Our greatest debt is to our colleagues at the Mercatus Center at George Mason University. We are deeply indebted to Brian Hooks and Claire Morgan and their hard work to create a hospitable and constructive setting not only for our research but also for the research program, of which our book is a part.
Introduction
In his article Virginia, Rochester, and Bloomington: Twenty-five Years of Public Choice and Political Science, published in the journal Public Choice in 1988, William C Mitchell wrote:
Aside from the family analogy, it seems that three schools of thought have appeared in Public Choice and that they are sufficiently different to warrant distinctive labels. Mine are taken from their geographical locations: Virginia (Charlottesville; Blacksburg; Fairfax), Rochester, and Bloomington. At each of these institutions one or two dominant figures led and continue to lead in the effort to construct theories of collective choice: Riker at Rochester, Buchanan and Tullock at various Virginia universities, and the Ostroms at Indiana.
(Mitchell 1988, 101)
In the years after Mitchells article was published, Bloomington has not only consolidated its position as one of the preeminent centers of the Public Choice and New Institutional Theory movement but also has become one of the most dynamic and productive centers of scholarly work in social sciences in general, touching a wide range of disciplines, from political science to economic history and from economics to anthropology. Moreover, besides being the home of a remarkable, unique and successful combination of interdisciplinary approaches and hard-nosed empiricism, the so-called Bloomington Institutional Analysis and Development (IAD) program has also become a model for a very efficiently run research organization, the heart of an international network of scholars and, even more important, the bearer of a really challenging intellectual vision. However, despite its wide recognition, the truly distinctive and unique nature of this program and its agenda is missed by many, both allies and critics.
There are several major reasons for that misunderstanding: first, both the foundational research done at Bloomington on coordination, cooperation and rationality and the applied research focused on institutional processes, with a special accent on governance systems, are incorrectly associated and conflated with the mainstream, rational-choice inspired research that focuses on similar or related themes. Second, the fact that many perceive the IAD agenda in a very narrow way: that is, basically only in relationship to the common-pool resources studies, which are indeed very salient but are in fact only one of the many dimensions of the program. The reality is that the study of commons emerged from a broader and deeper intellectual perspective that frames at a foundational level the work of the Bloomington scholars. As such it is only one of the ways in which that perspective becomes operational in the research practice.
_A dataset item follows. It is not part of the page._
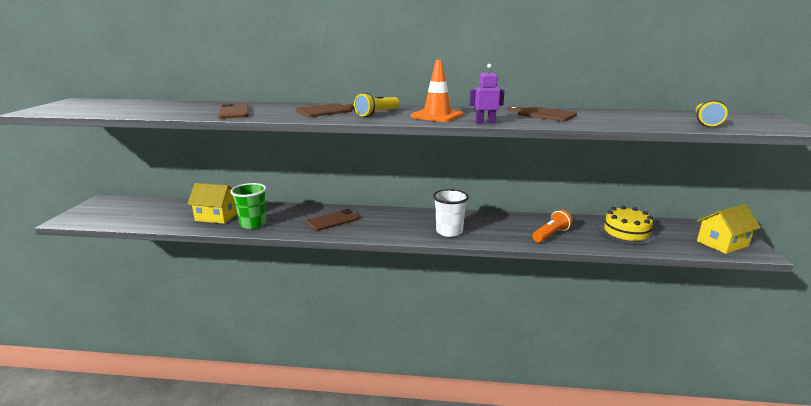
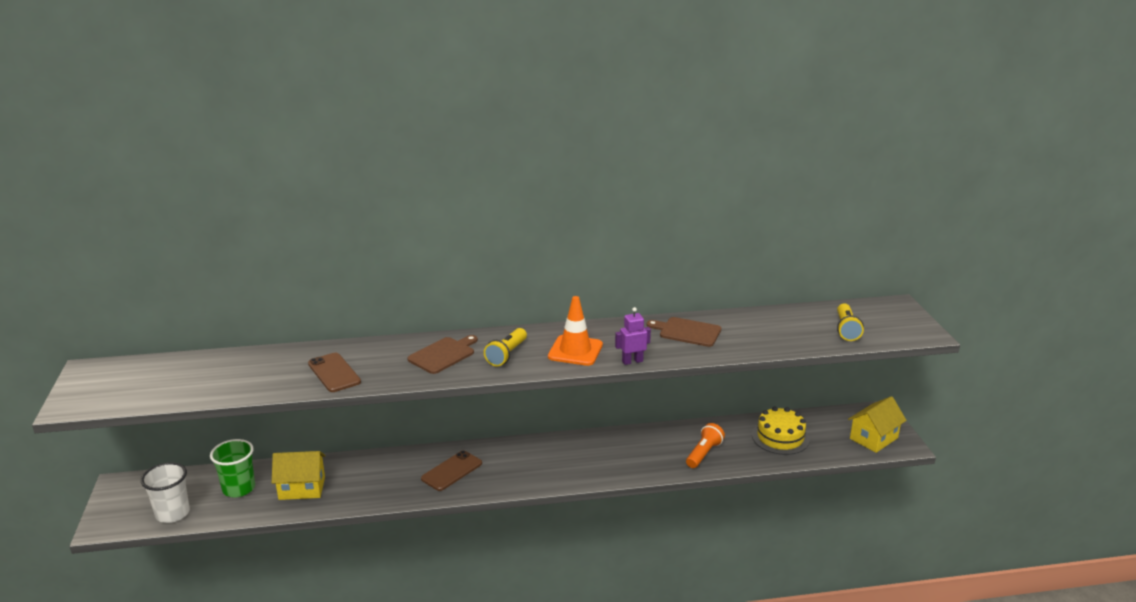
camera: 15 degrees left, 5 degrees up
green cup [230,183,267,229] -> green cup moved to [210,439,255,497]
white cup [433,189,469,237] -> white cup moved to [141,462,190,523]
Third, even when astute readers were able to trace and put together from pieces some elements of this general vision, they stepped back puzzled, because by its very nature it is profoundly challenging and subversive to many of the scientific or policy orthodoxies of the day. And finally, and probably the most important, is the fact that no systematic attempt has been made until now to put methodically together all the main pieces, and to explicitly articulate for the public the foundational core of the program and the key elements of the intellectual vision behind it.